Fig. 1: Generalized RNA multivalency scoring identifies codon-biased multivalent regions that encode low-complexity domains. | Nature

Fig. 1: Generalized RNA multivalency scoring identifies codon-biased multivalent regions that encode low-complexity domains.

From: Collective homeostasis of condensation-prone proteins via their mRNAs

Fig. 1

a, Calculation of a GeRM score for an individual 5-mer. b, An example of two 5-mers with either high or low GeRM scores. c, An example transcript from the gene LUC7L3. The smoothed GeRM score is shown at the top (solid line), and the dashed line shows the average smoothed GeRM score after synonymous codon shuffling.
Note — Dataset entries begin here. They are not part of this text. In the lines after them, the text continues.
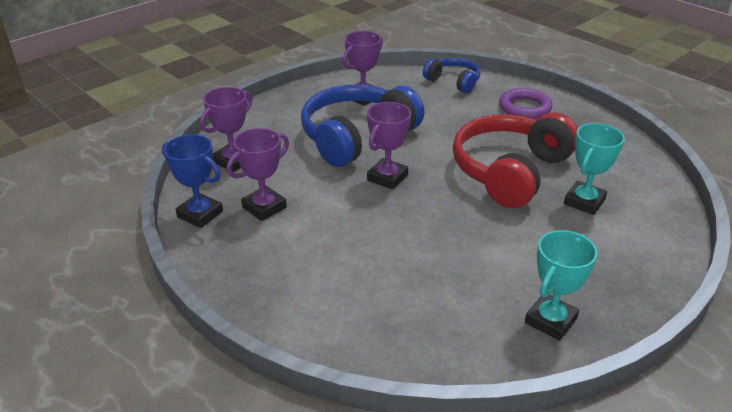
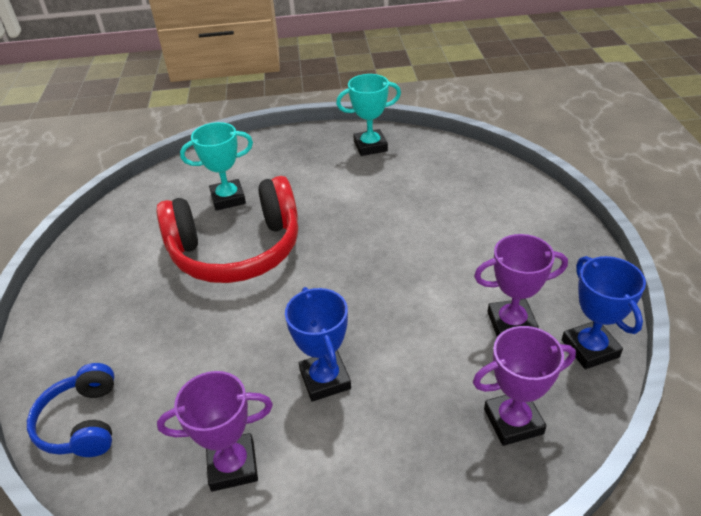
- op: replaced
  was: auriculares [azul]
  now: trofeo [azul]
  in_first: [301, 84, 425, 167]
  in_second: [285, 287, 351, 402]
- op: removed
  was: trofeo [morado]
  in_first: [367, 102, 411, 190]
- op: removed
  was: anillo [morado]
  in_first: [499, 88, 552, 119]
The amino acid entropy of the encoded sequence is shown at the bottom (black and teal line), and the proportion of charged amino acids in that window is shown as the orange line. d, The native DNA and amino acid sequences of LUC7L3 within the GeRM peak and a synonymously codon-shuffled sequence. Conservation across 100 vertebrates (PhyloP) for each position that can tolerate synonymous mutation is shown by the height of the letter. Below, a ratio of GeRM scores for the native codon choice to average scores of any synonymous mutation is also shown. e, The mean entropy for amino acid sequences encoded inside high GeRM CDS regions (black line) outside but within the same protein (grey line). f, As in e, but comparing the AlphaFold-predicted pLDDT values inside (black line) and outside (grey line) protein regions encoded by high GeRM regions. g, The mean GeRM scores within CDS regions encoding LCDs (black lines) or the rest of the CDS (grey lines). The mean GeRM scores in those regions after synonymously reshuffling the codons across the transcriptome (dashed lines) are also shown. h, The normalized conservation across 100 vertebrates of synonymously mutable positions in coding sequences that either encode LCDs or do not. Codons are binned by the degree that the native codon choice supports sequence multivalency, in which codons with the highest ratio support the multivalency the most. Unless otherwise stated, all pairwise significance testing were performed using FDR-corrected Welch t-tests, where *P < 1−15. Precise P values can be found in the Source Data. The boxplots show the median (centre), upper and lower quartiles (hinges), and the nearest value within 1.5 times the interquartile range from the quartile (whiskers).